• _Task brief_
Below are the records; tally the lines in them that include the word "planken" and reply with the number alone.

• _Data_
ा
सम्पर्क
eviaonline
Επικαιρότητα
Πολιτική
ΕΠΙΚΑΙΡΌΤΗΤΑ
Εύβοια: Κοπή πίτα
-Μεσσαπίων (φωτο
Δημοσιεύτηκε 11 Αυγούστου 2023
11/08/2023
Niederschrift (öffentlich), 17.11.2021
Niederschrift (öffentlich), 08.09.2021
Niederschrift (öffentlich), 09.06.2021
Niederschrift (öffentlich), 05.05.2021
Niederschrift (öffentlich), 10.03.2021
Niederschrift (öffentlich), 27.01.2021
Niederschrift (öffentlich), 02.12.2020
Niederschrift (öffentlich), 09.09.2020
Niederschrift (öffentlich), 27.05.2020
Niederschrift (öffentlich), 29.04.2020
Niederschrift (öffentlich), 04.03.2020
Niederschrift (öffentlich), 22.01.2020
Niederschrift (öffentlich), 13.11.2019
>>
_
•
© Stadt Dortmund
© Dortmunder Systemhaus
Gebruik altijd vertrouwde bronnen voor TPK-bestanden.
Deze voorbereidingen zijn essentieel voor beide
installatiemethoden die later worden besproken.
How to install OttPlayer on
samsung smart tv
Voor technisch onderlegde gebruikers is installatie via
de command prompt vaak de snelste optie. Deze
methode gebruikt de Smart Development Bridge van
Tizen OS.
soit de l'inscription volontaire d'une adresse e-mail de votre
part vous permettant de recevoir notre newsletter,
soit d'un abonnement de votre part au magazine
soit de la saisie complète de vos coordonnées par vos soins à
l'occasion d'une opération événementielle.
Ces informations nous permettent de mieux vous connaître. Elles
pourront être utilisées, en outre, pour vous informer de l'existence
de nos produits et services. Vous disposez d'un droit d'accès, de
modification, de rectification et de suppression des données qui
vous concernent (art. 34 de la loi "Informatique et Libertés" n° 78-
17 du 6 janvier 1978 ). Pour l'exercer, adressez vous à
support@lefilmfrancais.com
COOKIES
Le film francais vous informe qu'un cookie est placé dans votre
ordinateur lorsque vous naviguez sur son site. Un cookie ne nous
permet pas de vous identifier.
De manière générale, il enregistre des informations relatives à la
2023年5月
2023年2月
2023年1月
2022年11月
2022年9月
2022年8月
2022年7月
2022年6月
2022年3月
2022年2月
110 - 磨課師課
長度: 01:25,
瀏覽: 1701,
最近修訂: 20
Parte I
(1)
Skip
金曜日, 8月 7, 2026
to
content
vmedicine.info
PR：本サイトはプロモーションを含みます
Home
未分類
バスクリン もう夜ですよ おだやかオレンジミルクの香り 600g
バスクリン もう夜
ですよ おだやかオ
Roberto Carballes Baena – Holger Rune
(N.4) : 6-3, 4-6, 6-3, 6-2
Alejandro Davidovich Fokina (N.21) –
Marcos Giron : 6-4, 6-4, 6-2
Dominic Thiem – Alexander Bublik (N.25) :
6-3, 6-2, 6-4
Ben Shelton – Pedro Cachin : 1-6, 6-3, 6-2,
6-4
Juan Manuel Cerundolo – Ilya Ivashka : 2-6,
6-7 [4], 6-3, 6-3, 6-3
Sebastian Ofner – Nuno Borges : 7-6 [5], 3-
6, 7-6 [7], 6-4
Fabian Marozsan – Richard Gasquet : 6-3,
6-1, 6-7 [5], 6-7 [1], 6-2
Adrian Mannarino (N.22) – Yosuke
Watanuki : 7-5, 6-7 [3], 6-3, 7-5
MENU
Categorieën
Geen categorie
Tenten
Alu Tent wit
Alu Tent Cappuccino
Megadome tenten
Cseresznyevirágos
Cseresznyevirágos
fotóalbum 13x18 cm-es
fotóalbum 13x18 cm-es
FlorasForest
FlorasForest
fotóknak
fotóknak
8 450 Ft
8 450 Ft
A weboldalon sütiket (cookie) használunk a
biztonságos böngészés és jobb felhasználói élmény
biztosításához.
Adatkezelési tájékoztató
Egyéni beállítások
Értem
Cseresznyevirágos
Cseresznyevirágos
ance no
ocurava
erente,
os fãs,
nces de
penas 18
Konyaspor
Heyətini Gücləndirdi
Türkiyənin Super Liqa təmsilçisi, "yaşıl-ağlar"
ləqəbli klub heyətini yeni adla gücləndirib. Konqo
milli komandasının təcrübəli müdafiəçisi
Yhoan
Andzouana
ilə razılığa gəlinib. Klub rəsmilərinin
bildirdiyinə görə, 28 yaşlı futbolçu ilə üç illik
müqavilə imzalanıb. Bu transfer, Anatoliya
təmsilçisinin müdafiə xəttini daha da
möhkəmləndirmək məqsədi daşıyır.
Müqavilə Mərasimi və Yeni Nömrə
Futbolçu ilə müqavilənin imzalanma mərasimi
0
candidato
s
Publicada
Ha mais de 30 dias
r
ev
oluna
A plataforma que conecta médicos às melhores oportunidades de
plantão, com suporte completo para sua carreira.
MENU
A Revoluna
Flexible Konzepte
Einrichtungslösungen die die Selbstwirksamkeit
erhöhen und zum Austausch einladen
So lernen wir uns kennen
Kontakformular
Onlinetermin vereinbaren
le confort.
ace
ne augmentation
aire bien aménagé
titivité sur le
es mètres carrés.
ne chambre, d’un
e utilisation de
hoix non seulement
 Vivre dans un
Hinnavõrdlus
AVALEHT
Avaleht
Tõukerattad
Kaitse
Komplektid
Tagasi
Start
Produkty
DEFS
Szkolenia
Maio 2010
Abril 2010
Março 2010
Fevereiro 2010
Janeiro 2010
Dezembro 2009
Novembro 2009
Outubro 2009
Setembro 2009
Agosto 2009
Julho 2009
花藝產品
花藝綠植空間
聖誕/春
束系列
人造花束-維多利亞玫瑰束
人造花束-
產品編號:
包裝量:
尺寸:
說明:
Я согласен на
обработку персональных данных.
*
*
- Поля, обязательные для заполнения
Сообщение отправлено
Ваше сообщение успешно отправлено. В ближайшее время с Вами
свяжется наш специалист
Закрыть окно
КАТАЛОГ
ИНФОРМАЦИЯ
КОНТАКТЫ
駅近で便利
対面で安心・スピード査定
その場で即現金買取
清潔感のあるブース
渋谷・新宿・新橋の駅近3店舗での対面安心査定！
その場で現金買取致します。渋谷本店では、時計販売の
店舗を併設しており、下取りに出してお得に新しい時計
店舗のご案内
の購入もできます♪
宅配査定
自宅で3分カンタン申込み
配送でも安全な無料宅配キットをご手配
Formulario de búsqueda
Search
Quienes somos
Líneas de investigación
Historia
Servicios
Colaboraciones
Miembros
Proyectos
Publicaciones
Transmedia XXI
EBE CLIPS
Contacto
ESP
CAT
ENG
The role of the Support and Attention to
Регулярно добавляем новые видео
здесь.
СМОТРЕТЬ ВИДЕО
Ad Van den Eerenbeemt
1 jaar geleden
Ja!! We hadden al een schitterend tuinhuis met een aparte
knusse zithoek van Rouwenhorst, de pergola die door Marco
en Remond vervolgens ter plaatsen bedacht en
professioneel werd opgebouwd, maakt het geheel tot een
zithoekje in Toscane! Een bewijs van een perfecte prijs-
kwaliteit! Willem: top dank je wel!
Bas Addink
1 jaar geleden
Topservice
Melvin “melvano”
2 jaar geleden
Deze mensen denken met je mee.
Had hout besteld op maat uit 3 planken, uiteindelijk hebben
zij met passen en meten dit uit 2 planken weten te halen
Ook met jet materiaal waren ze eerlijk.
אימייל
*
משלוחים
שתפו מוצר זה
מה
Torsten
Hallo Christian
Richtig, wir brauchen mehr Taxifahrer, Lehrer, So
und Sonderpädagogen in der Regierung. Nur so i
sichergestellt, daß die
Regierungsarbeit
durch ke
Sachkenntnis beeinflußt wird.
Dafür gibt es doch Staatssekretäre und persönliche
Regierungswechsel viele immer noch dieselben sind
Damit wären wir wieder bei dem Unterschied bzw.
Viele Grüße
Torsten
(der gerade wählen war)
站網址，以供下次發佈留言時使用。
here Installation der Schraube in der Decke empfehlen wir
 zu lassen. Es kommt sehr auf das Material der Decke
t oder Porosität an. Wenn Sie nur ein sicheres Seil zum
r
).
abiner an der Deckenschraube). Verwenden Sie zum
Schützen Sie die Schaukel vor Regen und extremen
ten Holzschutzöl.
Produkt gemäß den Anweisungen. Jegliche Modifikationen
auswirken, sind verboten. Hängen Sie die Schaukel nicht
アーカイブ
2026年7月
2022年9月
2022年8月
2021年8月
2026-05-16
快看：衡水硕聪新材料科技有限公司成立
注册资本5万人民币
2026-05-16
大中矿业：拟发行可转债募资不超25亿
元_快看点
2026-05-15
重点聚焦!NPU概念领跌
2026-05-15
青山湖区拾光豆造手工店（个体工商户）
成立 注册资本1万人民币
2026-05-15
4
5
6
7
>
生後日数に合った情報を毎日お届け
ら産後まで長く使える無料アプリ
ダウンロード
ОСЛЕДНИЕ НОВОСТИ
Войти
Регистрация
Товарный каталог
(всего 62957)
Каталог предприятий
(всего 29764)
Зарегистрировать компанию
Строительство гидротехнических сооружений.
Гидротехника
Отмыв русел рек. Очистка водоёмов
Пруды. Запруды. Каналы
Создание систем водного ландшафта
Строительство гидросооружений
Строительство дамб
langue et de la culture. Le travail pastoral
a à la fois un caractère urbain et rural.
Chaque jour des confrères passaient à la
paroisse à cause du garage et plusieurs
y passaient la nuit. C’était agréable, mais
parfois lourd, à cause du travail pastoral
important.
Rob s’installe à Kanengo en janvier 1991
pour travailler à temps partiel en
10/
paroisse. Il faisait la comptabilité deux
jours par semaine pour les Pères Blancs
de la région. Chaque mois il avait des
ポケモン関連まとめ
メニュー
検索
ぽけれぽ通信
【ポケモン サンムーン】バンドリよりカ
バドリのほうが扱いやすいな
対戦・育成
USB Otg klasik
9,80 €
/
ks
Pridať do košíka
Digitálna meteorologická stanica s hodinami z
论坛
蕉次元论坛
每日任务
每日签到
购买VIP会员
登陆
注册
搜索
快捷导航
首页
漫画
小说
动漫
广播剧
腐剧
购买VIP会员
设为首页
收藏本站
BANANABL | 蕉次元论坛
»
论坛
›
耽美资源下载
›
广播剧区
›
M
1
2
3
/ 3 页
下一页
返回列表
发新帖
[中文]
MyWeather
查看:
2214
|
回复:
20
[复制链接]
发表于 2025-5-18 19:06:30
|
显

• _Response to this task_
2